A car body that thinks intelligently and protects its occupants at the crucial moment has been every driver’s dream for a long time. Research scientists in an EU project have developed an intelligent side-impact protection system that dramatically reduces the risk of injury.
One more second until collision. The cameras integrated in the doors have long identified the car that will cause the accident. Radar sensors in the car wings measure how far away the other car still is. 200 milliseconds before the crash, the new side-impact protection system is activated. The occupants are reliably protected at the crucial moment.
The intelligent side-impact protection system is a product of the EU project APROSYS – short for Advanced Protection Systems. The technology was developed by Fraunhofer researchers in cooperation with various universities, car manufacturers and suppliers. “Our goal was to improve the active crash safety of motor vehicles – that is, to adapt the technical properties of the car body in such a way that it absorbs energy at the crucial moment and thus protects the occupants,” says project manager Björn Seipel of the Fraunhofer Institute for Structural Durability and System Reliability LBF.
But how do you get the car body to change its properties? And how does the car know when its occupants need protection? The researchers have devised a kind of sixth sense for cars that anticipates accidents and emits the necessary impulse to activate the side-impact protection system. Stereo cameras and radar sensors continually scan the environment, and a central computer analyzes the data.
“During the journey, the system has to distinguish moving objects – meaning other cars that could potentially cause an accident – from stationary objects such as houses or trees,” explains Dr. Dieter Willersinn of the Fraunhofer Institute for Information and Data Processing IITB. His team has developed a software program capable of predicting a lateral collision just in time – about 200 milliseconds before the crash. The impulse from the central computer releases a surge of electricity that heats a wire made of a shape memory alloy. This wire is the actual trigger.

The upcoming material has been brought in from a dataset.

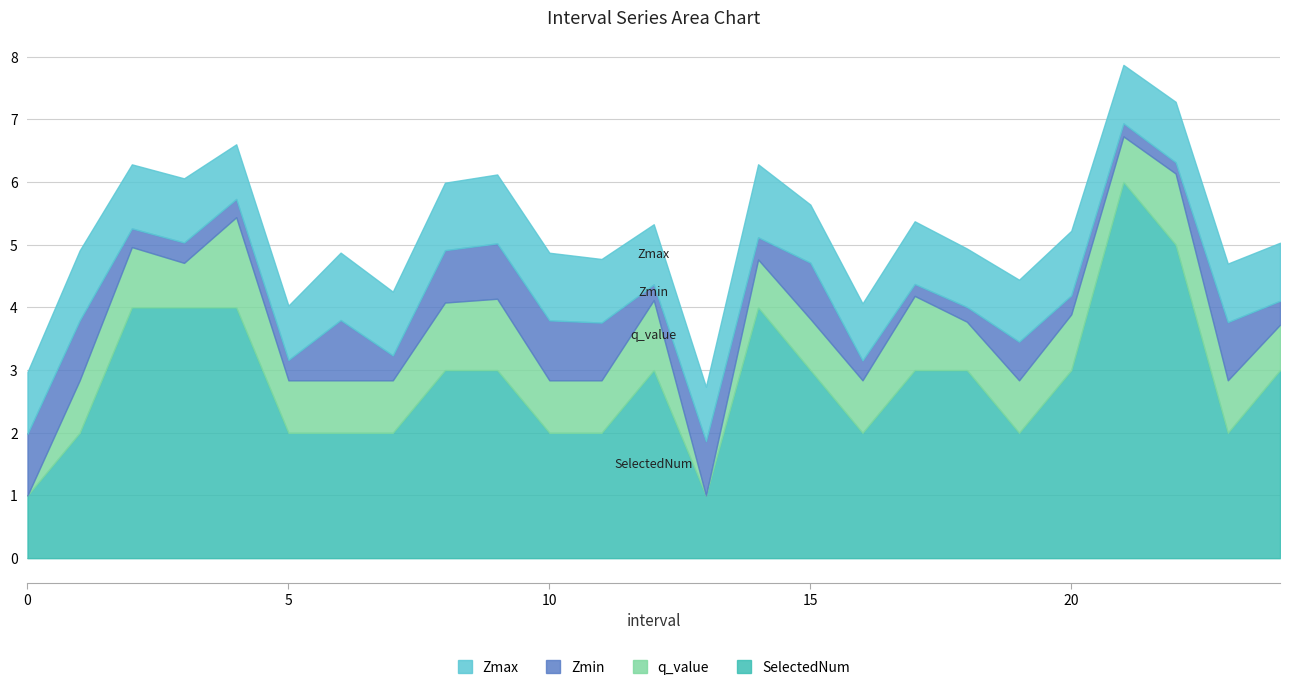

What is the total value across all series at 15?

5.6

“We opted for this solution because it is faster than any conventional solenoid switch,” says Seipel. The heat bends the wire, which then releases a spring. The spring slackens and pushes a steel bolt, which is integrated in the seat, towards the door. At the same time a stable metal body in the door is brought into position to support the steel bolt. “The system of the bolt and the metal box stabilizes the car door and absorbs energy on collision,” explains Seipel.
To prove that the new side-impact protection system actually works in a real crash situation, he will carry out a crash test in Spain on March 7. The passenger cell will be on display at the Hannover trade fair (hall 2, stand D28) on April 21 through 25.